◆ Exercise brief
Gather every line of the entries below that contains the word "just", copying each one unchanged.

◆ Input for this task
┄┄┄┄┄┄┄┄┄┄┄┄┄┄┄┄┄┄┄┄

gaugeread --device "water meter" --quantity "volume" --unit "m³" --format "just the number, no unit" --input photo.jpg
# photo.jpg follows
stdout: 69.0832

┄┄┄┄┄┄┄┄┄┄┄┄┄┄┄┄┄┄┄┄

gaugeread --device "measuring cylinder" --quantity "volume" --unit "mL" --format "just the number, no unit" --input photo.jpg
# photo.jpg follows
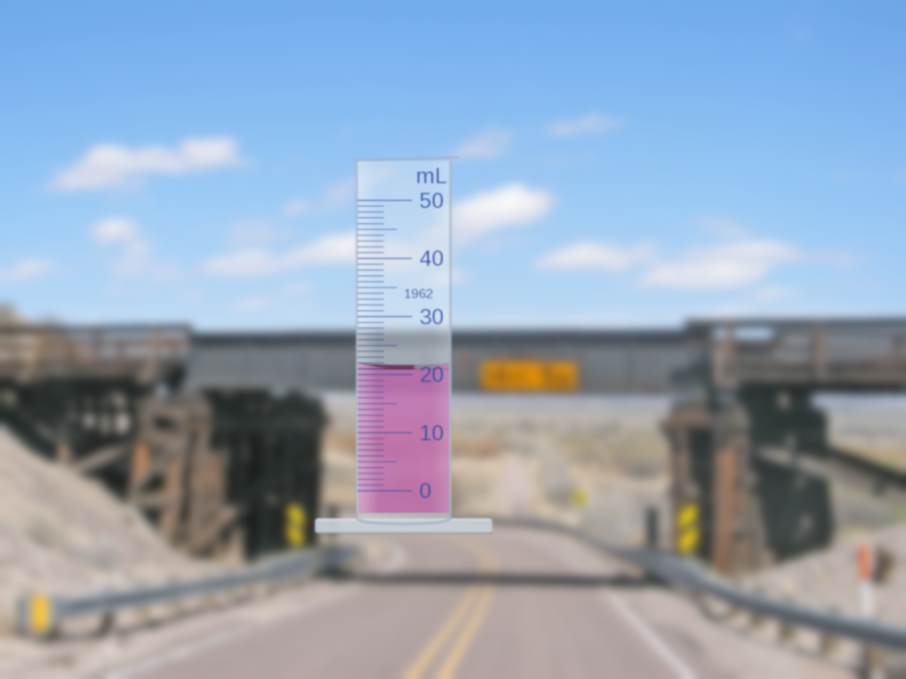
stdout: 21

┄┄┄┄┄┄┄┄┄┄┄┄┄┄┄┄┄┄┄┄

◆ Your response
gaugeread --device "water meter" --quantity "volume" --unit "m³" --format "just the number, no unit" --input photo.jpg
gaugeread --device "measuring cylinder" --quantity "volume" --unit "mL" --format "just the number, no unit" --input photo.jpg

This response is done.